Когда участники дискуссии прибегают к хрестоматийному доводу о том, что это-де «не их деньги», а наши, налогоплательщицкие, и почему они расходуют их по своему усмотрению, — то этот довод лишь с виду непобиваем. Нет, уже не наши, мы их отдали, уплата налогов есть жест доверия, и то, что в нынешней ситуации нас к этому жесту вынуждают насильно, а доверием, мягко говоря, злоупотребляют, есть вопрос сугубо политический. Иными словами, если на сценах и экранах не идут спектакли и фильмы, необходимые (на взгляд народа, источника власти) для культурного процветания государства, а чиновники ни сном ни духом, то это повод потребовать у них пересмотреть «список тем», обогатить, расширить, переформировать — и не повод отменить. Ни одна власть не имеет права контролировать творческий процесс и уж тем более иметь свое мнение по поводу его результатов; но запускать его в тех целях, которые доступны ее разумению, — вполне. Она может этим правом вовсе не пользоваться, разумно сочтя себя некомпетентной и совершенно умыв руки, полностью отдав искусство на самообеспечение; но она не может пользоваться им слепо, нерассуждающе, отрекшись от своего разумения, ибо о слепоте власти можно возмечтать разве что в таком измученном социуме, как наш, вообще же она не только глупа, но и опасна. Наверное, хищная и тупая практика «управления культурой» в современной России и того хуже; пожалуй. Но тот идеал, что обрисовывают «морально правые» участники дискуссии, не просто бесплоден и с практической точки зрения невнятен — он еще и порочен.

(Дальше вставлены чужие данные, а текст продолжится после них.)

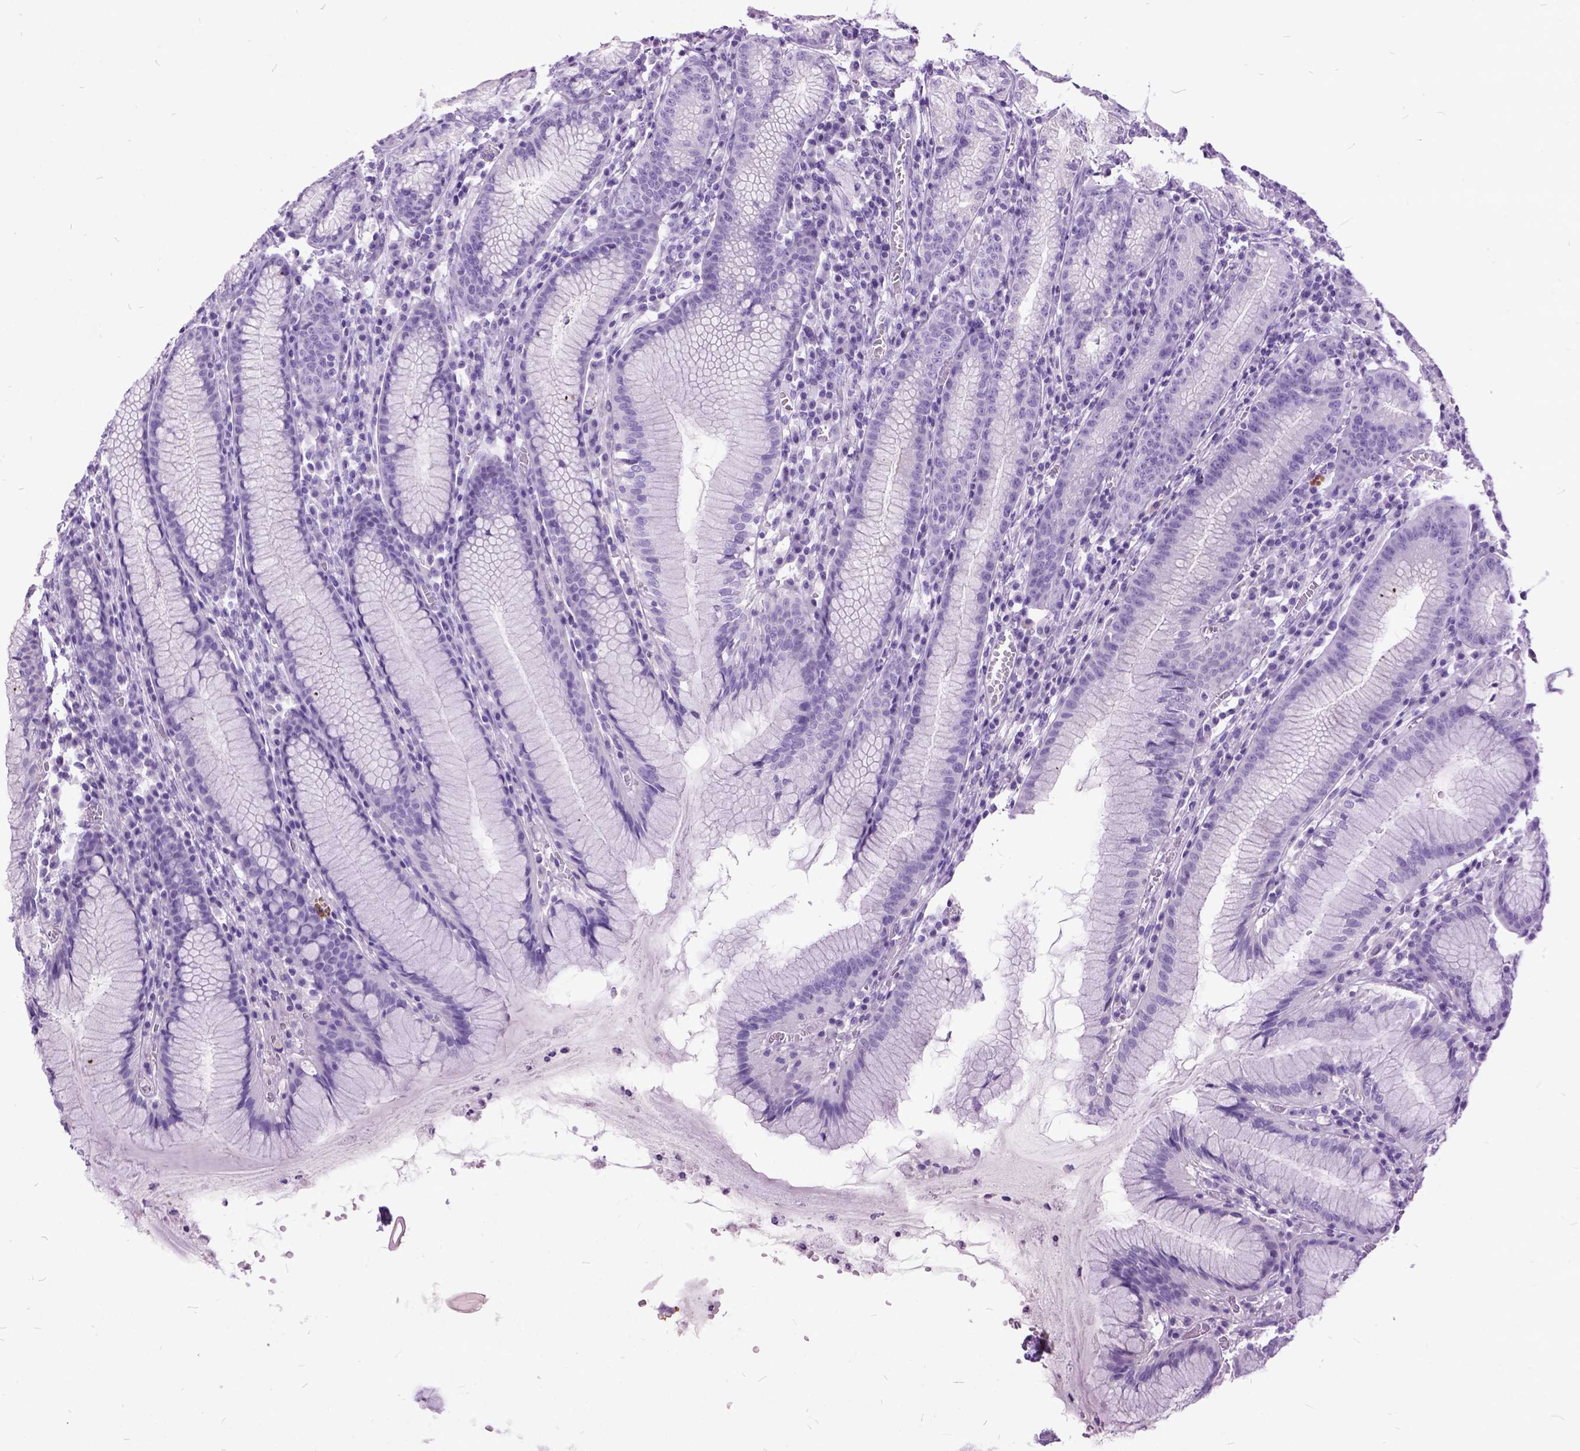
{"staining": {"intensity": "negative", "quantity": "none", "location": "none"}, "tissue": "stomach", "cell_type": "Glandular cells", "image_type": "normal", "snomed": [{"axis": "morphology", "description": "Normal tissue, NOS"}, {"axis": "topography", "description": "Stomach"}], "caption": "High power microscopy image of an IHC histopathology image of benign stomach, revealing no significant staining in glandular cells.", "gene": "MME", "patient": {"sex": "male", "age": 55}}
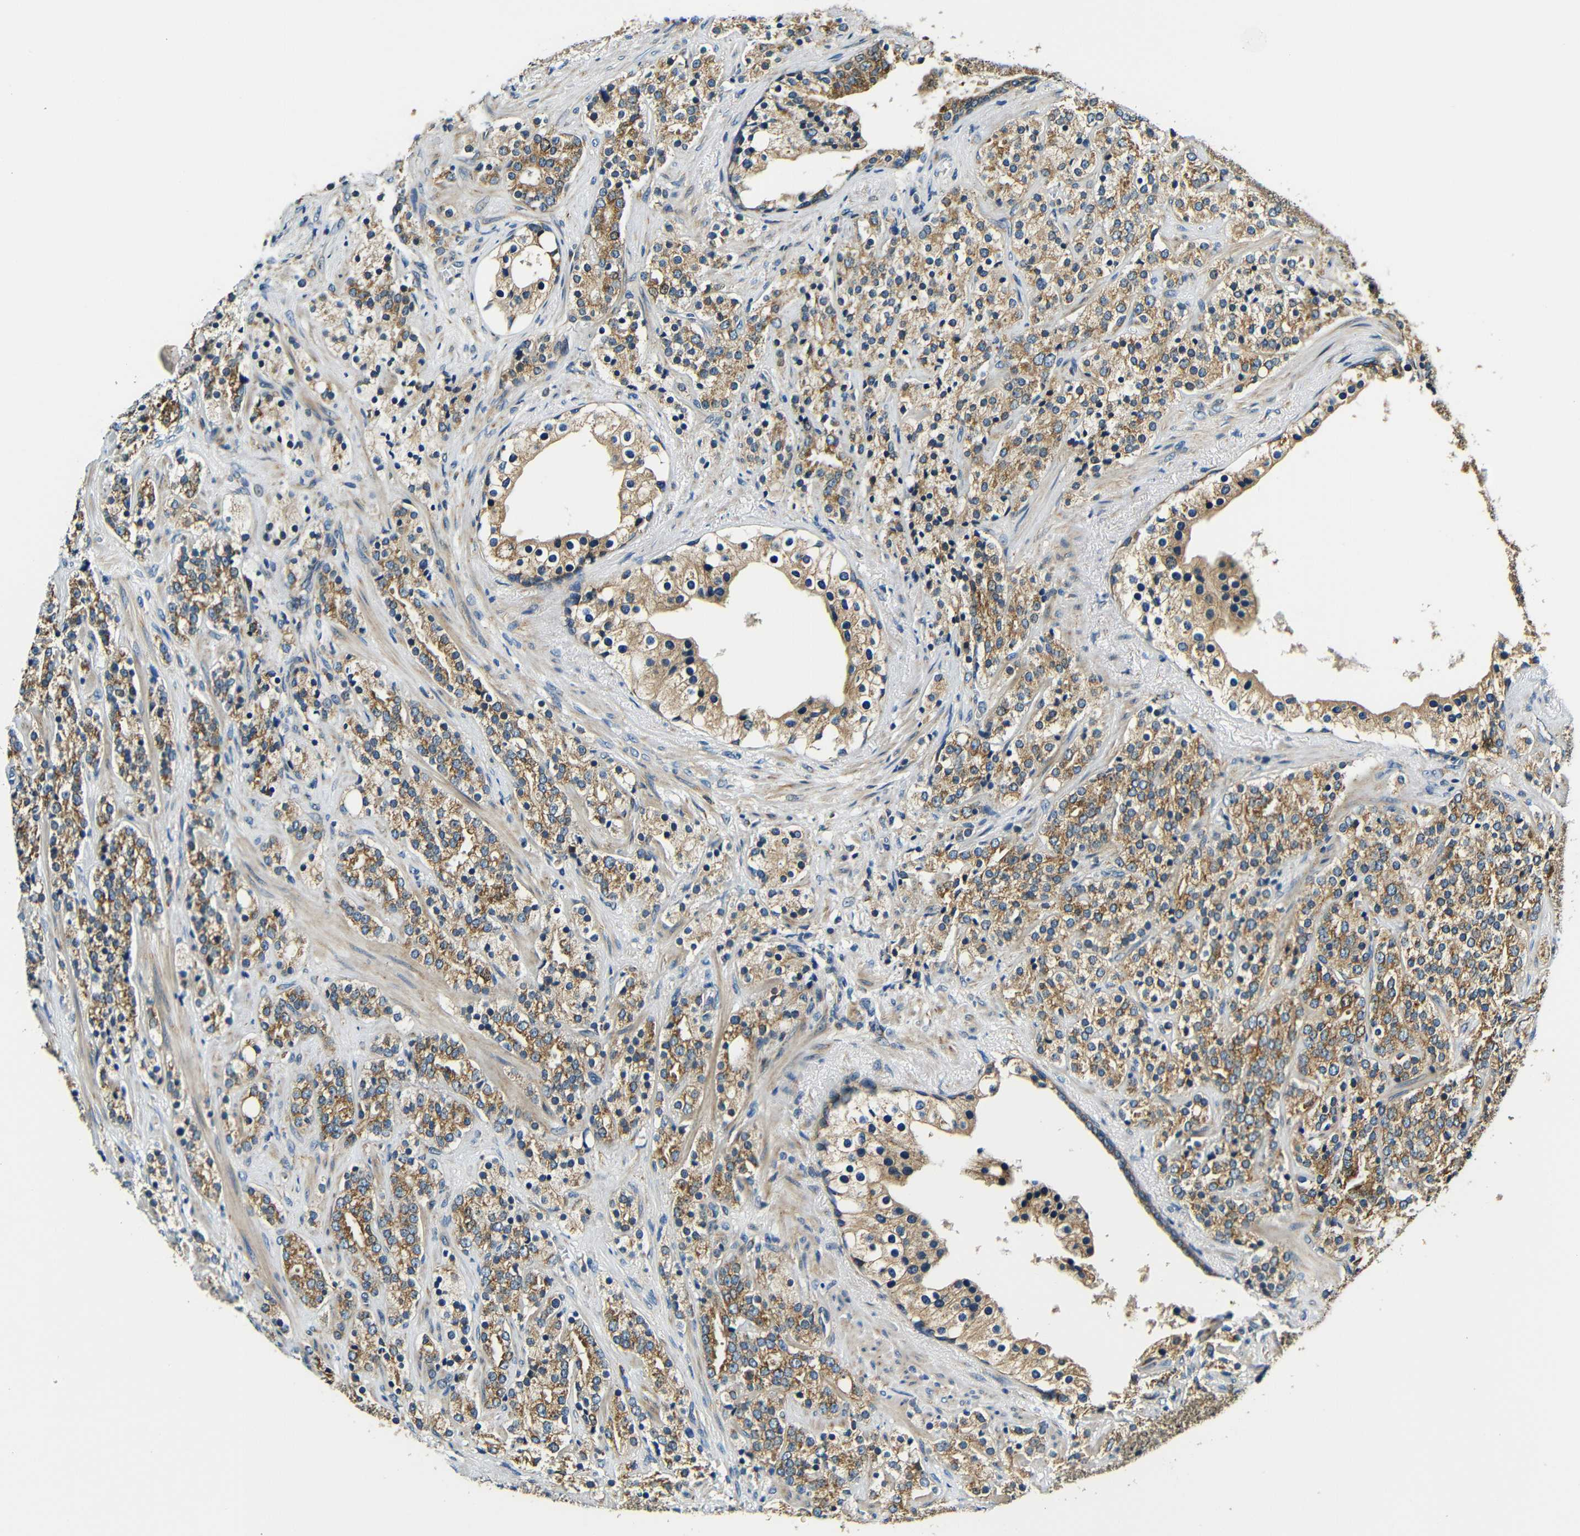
{"staining": {"intensity": "strong", "quantity": ">75%", "location": "cytoplasmic/membranous"}, "tissue": "prostate cancer", "cell_type": "Tumor cells", "image_type": "cancer", "snomed": [{"axis": "morphology", "description": "Adenocarcinoma, High grade"}, {"axis": "topography", "description": "Prostate"}], "caption": "Protein positivity by immunohistochemistry (IHC) demonstrates strong cytoplasmic/membranous expression in about >75% of tumor cells in prostate cancer (adenocarcinoma (high-grade)).", "gene": "VAPB", "patient": {"sex": "male", "age": 71}}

Собственно, базовых моделей сосуществования художника и власти всего две. Одна — многовековая, старинная, покоящаяся аккурат на госзаказе и вообще этатистская по своей сути; в ее рамках Бах работал как проклятый за оклад, Расин и Мольер льстили королю, а для Державина и вовсе источником доходов было губернаторство, оды же были скорее хобби, прибыльным разве что в области «статуса». Другая модель — буржуазная, покоящаяся на заказах частных, взыскующая от искусства самоокупаемости, ведущая Ван Гога к безумию нищеты, Горького же или Леонида Андреева осыпающая золотым дождем гонораров. Советская культура строилась, по существу, по первой модели, и именно ее современная российская власть воспринимает как нормальную и естественную. Если предельно огрубить, первая модель (при прочих равных) дарует художнику стабильность, вторая — свободу. Проблема в том, что их нельзя совместить. Свобода творчества, дарованная буржуазной моделью, — она не от ответственности перед властью и государством, она вообще от любой коммуникации с ними, в том числе иждивенческого толка, и частичной она быть не может — по той причине, что свобода вообще не может быть частичной. Да, художник держит ответ лишь перед своей публикой — ну так для этого публика и платит за билеты; налоги она платит не для этого. И было бы странно, если бы она оплачивала труд художника дважды.
…Все написанное ничуть не отменяет неоспоримого: цензура — зло, культурная политика в современной России бездарна и неуклюжа, а любые «социальные протесты» против культурных явлений, чинимые гражданами, душой прискорбными, должны неуклонно пресекаться государством на той черте, за которой начинается «нарушение общественного порядка». Но даже если норма извращается многократно, регулярно и с угрожающей системностью, альтернатива этому извращению — не идеал тотального попустительства (который, в конце концов, лишь льстит излюбленной идее нынешних государственных мужей, что они должны вмешиваться решительно во все), но строгое следование сути общественных договоров и явлений, где ничто не абсолютизировано, все имеет свои достоинства и недостатки и государство — это всего лишь государство, а не бандит и не Господь, художник же — это именно художник, а не сиротинушка и не пророк. Досадно, конечно, что в русском языке нет артиклей; они изрядно способствуют ясности мысли, особенно когда речь заходит о государстве вообще в таком государстве, как наше. Автору первого «Левиафана» тут повезло больше.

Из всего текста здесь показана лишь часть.